> _Prompt 1_
Name the teams the baseball article says will meet in the semifinals at AT&T Park.
> _Prompt 2_
From the baseball article, transcribe the passage that begins with the words containing "That development came" and ends with "in Goodyear, Ariz.".

> _Supplied text_
/---

MIAMI -- The United States was in the process of going down meekly to Puerto Rico in the World Baseball Classic on Friday when a scout in attendance acknowledged the obvious. "I think these guys are ready to get back to their camps,'' he said. "Especially the guys on contending teams."
This is not entirely true, it turns out. In the late innings, Team USA mounted a charge and came one clutch hit away from earning an all-expenses paid trip to San Francisco. But that hit never came, and the U.S. lost 4-3 to cap another disappointing appearance in the Classic. While Japan, the Netherlands, the Dominican Republic and Puerto Rico prepare to square off at AT&T Park in the semifinals beginning Sunday, the Americans will be watching the proceedings from afar. Or, just as likely, not watching at all.
That development came as a crushing disappointment to Cincinnati second baseman Brandon Phillips, who won't be appearing in any Chamber of Commerce ads anytime soon for the Reds' spring training home in Goodyear, Ariz.

\---

> _Stored records_
/---

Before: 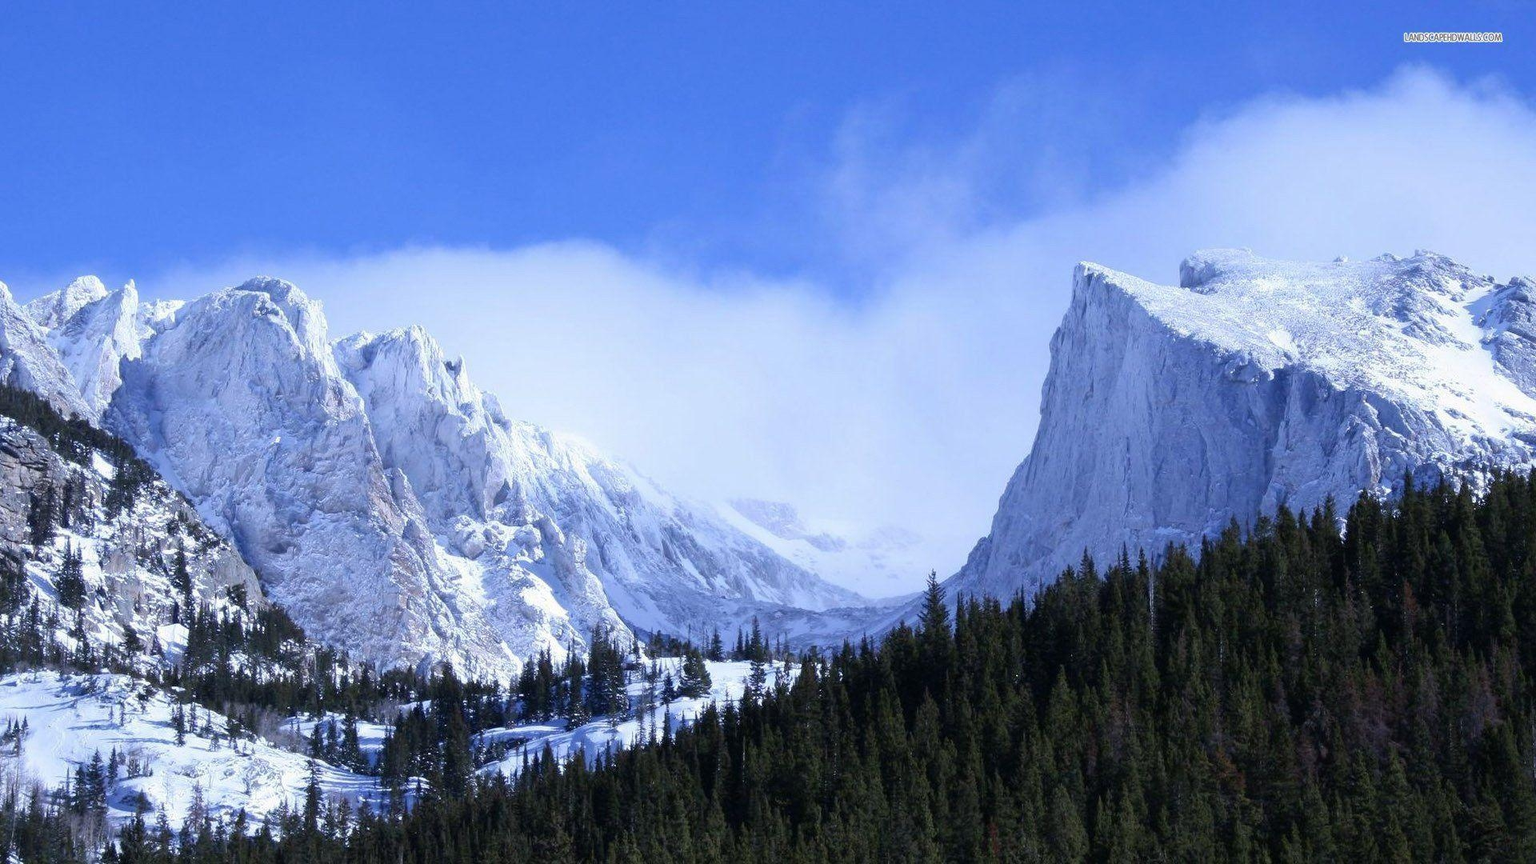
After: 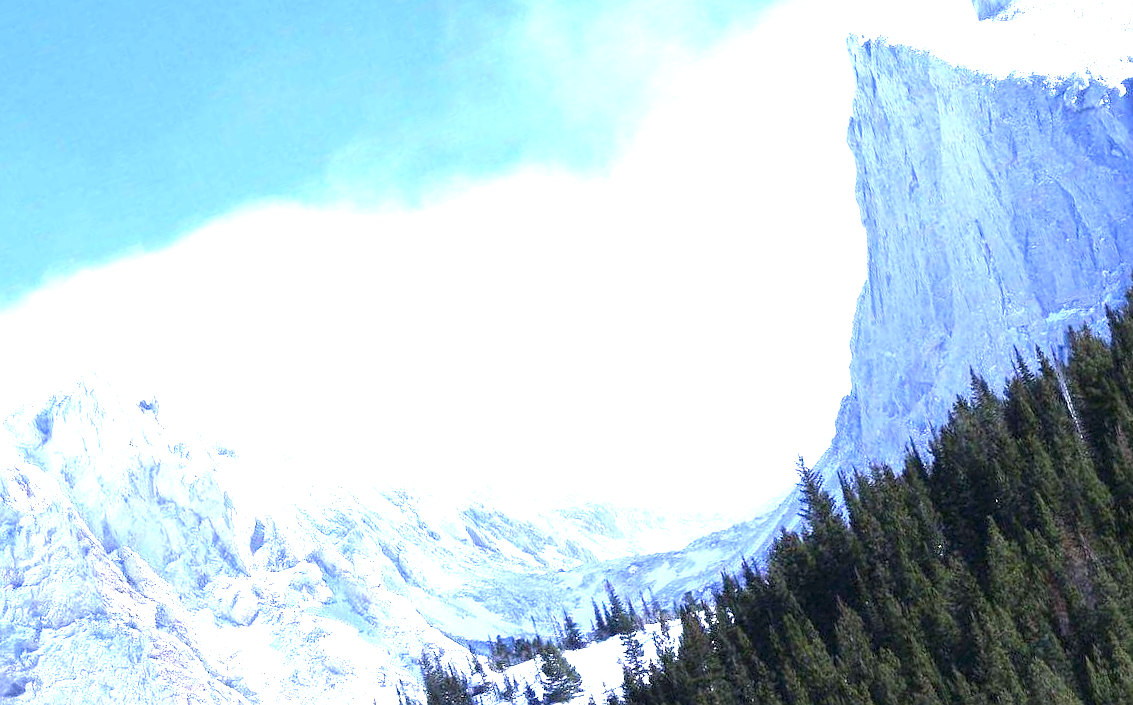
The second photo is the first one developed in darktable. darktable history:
exposure: black level correction 0, exposure 1.739 EV, compensate highlight preservation false
sharpen: radius 1.024
crop and rotate: angle 18.58°, left 6.78%, right 3.848%, bottom 1.07%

\---

> _Exercise solution 1_
Japan, the Netherlands, the Dominican Republic, and Puerto Rico

> _Exercise solution 2_
That development came as a crushing disappointment to Cincinnati second baseman Brandon Phillips, who won't be appearing in any Chamber of Commerce ads anytime soon for the Reds' spring training home in Goodyear, Ariz.